### WHAT TO PRODUCE
Look through the records below for the line with "sobre todo, sentir". Return that line and each one after it up to and including the line with "d'essayer de la réchauffer ; ce", exactly.

(Data extracted from a collection)

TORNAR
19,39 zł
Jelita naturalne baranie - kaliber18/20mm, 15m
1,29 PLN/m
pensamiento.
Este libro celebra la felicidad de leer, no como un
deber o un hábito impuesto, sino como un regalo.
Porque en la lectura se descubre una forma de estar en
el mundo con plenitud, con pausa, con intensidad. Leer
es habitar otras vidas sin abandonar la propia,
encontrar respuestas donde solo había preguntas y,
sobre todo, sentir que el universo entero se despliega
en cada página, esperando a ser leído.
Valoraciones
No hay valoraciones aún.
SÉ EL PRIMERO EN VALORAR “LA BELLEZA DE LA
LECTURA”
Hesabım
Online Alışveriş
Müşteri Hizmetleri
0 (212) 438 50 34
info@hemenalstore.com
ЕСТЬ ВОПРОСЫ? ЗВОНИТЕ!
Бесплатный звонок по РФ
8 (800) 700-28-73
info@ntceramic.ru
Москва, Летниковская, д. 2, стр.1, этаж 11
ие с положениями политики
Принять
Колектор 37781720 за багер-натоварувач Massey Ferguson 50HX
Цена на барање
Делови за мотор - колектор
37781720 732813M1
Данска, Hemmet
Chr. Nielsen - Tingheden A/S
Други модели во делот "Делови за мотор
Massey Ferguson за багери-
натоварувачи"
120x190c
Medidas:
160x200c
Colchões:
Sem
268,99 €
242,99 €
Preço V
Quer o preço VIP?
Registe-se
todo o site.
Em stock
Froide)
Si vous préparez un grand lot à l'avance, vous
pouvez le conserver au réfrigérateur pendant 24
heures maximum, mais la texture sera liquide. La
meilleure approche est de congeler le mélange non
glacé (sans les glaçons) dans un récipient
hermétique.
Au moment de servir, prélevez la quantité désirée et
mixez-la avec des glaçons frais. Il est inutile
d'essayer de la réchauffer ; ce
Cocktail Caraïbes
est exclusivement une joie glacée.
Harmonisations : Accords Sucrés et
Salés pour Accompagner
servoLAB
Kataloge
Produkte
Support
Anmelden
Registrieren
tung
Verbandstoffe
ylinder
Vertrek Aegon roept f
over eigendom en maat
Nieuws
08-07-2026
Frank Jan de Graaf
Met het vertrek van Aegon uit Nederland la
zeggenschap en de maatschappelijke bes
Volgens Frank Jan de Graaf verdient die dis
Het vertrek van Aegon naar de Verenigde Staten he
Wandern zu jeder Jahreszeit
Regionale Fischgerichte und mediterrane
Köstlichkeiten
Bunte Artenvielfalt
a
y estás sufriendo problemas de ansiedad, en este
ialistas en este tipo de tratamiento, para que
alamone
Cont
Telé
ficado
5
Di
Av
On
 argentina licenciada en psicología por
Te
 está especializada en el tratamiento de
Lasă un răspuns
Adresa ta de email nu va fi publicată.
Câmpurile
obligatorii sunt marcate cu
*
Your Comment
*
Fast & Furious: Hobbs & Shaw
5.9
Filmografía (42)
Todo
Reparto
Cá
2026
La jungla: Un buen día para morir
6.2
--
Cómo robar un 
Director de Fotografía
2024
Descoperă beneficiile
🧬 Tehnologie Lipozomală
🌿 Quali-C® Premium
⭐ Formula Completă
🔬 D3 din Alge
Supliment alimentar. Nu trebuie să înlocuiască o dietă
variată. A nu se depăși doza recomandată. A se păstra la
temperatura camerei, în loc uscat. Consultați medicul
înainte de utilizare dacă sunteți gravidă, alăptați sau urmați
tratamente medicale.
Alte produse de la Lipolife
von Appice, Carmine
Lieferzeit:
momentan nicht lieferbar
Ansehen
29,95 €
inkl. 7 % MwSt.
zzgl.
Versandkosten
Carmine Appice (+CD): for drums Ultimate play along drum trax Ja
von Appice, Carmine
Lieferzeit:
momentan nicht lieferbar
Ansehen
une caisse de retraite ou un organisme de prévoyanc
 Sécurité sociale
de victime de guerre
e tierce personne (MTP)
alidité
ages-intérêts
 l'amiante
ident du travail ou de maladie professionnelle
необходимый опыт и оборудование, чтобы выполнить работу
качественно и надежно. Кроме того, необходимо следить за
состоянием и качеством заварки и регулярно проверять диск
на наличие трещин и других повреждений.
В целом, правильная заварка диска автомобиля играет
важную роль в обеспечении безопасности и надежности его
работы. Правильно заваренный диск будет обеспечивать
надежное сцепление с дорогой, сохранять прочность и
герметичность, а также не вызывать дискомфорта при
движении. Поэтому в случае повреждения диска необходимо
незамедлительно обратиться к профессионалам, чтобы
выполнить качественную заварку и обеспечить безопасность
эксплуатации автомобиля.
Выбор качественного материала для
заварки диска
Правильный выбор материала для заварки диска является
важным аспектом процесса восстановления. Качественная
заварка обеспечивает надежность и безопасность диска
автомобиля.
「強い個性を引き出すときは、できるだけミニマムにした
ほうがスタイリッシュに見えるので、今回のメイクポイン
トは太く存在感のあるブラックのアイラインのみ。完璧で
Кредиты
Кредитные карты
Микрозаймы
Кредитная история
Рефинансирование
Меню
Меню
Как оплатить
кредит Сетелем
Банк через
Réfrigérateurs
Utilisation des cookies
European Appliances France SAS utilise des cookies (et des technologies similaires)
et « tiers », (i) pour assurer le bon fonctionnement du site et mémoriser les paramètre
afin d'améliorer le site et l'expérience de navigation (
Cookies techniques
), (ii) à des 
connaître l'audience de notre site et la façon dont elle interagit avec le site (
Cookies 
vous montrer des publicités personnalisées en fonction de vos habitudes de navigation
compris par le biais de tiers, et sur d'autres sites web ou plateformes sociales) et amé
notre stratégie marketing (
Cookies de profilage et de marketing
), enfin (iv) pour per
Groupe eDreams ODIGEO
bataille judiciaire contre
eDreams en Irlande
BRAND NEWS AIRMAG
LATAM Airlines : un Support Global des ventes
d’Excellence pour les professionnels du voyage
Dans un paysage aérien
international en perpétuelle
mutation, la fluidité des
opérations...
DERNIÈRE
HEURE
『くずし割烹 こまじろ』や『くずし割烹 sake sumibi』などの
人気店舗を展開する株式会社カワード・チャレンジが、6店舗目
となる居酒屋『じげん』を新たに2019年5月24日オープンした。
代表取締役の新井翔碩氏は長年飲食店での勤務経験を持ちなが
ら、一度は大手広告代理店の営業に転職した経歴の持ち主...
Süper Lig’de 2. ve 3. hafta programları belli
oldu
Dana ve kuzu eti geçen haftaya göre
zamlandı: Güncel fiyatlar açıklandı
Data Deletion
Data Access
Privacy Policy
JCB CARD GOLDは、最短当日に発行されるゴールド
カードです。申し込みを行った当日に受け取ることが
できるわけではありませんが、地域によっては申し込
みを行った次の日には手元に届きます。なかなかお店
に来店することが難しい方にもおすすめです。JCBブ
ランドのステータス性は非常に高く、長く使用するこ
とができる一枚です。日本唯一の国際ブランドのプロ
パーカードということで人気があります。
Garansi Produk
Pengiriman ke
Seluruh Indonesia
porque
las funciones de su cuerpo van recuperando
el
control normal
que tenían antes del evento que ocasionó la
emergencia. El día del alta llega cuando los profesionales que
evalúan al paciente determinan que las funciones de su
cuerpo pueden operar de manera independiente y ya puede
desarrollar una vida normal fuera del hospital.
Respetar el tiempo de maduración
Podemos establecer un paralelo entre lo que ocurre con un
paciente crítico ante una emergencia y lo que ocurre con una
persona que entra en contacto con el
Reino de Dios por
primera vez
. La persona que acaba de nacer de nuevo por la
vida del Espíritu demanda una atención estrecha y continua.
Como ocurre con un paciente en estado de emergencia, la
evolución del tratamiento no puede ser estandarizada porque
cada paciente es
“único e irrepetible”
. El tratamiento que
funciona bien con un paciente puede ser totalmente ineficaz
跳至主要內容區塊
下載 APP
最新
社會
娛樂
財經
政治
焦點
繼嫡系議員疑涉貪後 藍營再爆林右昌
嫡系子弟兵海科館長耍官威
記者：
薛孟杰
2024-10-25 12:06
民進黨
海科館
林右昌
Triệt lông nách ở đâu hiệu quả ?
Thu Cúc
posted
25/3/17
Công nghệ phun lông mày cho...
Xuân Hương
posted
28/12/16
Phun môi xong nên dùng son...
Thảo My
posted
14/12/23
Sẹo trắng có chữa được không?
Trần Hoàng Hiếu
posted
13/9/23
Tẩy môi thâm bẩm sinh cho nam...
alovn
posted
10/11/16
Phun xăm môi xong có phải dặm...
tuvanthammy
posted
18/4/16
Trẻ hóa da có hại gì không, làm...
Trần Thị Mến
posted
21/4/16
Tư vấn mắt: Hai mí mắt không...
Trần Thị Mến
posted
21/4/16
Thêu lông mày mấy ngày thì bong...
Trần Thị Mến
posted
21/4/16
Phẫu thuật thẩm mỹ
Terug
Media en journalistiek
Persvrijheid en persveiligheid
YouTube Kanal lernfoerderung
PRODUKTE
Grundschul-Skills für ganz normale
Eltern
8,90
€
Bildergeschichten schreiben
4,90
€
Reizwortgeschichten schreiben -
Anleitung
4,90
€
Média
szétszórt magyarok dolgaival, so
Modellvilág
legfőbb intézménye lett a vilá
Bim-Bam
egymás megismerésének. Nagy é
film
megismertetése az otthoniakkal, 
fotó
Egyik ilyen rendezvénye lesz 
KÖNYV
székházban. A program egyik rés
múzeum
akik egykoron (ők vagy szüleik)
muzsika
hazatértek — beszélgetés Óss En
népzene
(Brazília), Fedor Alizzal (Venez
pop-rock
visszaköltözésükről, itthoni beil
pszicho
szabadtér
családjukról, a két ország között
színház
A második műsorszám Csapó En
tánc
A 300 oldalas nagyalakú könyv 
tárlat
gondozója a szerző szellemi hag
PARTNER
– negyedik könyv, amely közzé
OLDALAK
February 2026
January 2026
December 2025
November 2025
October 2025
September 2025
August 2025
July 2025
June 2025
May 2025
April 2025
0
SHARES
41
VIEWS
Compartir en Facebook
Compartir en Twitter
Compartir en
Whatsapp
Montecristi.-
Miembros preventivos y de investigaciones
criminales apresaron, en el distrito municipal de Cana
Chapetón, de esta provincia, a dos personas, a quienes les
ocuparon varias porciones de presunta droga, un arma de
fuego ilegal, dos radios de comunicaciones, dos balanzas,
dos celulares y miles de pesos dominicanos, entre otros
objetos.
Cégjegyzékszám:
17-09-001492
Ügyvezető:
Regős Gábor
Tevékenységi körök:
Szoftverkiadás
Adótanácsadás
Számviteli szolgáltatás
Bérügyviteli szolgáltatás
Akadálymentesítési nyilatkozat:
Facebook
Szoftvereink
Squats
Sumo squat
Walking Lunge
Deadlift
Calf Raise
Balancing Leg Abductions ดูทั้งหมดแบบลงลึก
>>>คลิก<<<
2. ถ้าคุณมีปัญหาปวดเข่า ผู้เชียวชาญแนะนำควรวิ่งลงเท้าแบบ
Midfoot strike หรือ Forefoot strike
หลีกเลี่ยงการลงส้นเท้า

### REPLY TO THE TASK
sobre todo, sentir que el universo entero se despliega
en cada página, esperando a ser leído.
Valoraciones
No hay valoraciones aún.
SÉ EL PRIMERO EN VALORAR “LA BELLEZA DE LA
LECTURA”
Hesabım
Online Alışveriş
Müşteri Hizmetleri
0 (212) 438 50 34
info@hemenalstore.com
ЕСТЬ ВОПРОСЫ? ЗВОНИТЕ!
Бесплатный звонок по РФ
8 (800) 700-28-73
info@ntceramic.ru
Москва, Летниковская, д. 2, стр.1, этаж 11
ие с положениями политики
Принять
Колектор 37781720 за багер-натоварувач Massey Ferguson 50HX
Цена на барање
Делови за мотор - колектор
37781720 732813M1
Данска, Hemmet
Chr. Nielsen - Tingheden A/S
Други модели во делот "Делови за мотор
Massey Ferguson за багери-
натоварувачи"
120x190c
Medidas:
160x200c
Colchões:
Sem
268,99 €
242,99 €
Preço V
Quer o preço VIP?
Registe-se
todo o site.
Em stock
Froide)
Si vous préparez un grand lot à l'avance, vous
pouvez le conserver au réfrigérateur pendant 24
heures maximum, mais la texture sera liquide. La
meilleure approche est de congeler le mélange non
glacé (sans les glaçons) dans un récipient
hermétique.
Au moment de servir, prélevez la quantité désirée et
mixez-la avec des glaçons frais. Il est inutile
d'essayer de la réchauffer ; ce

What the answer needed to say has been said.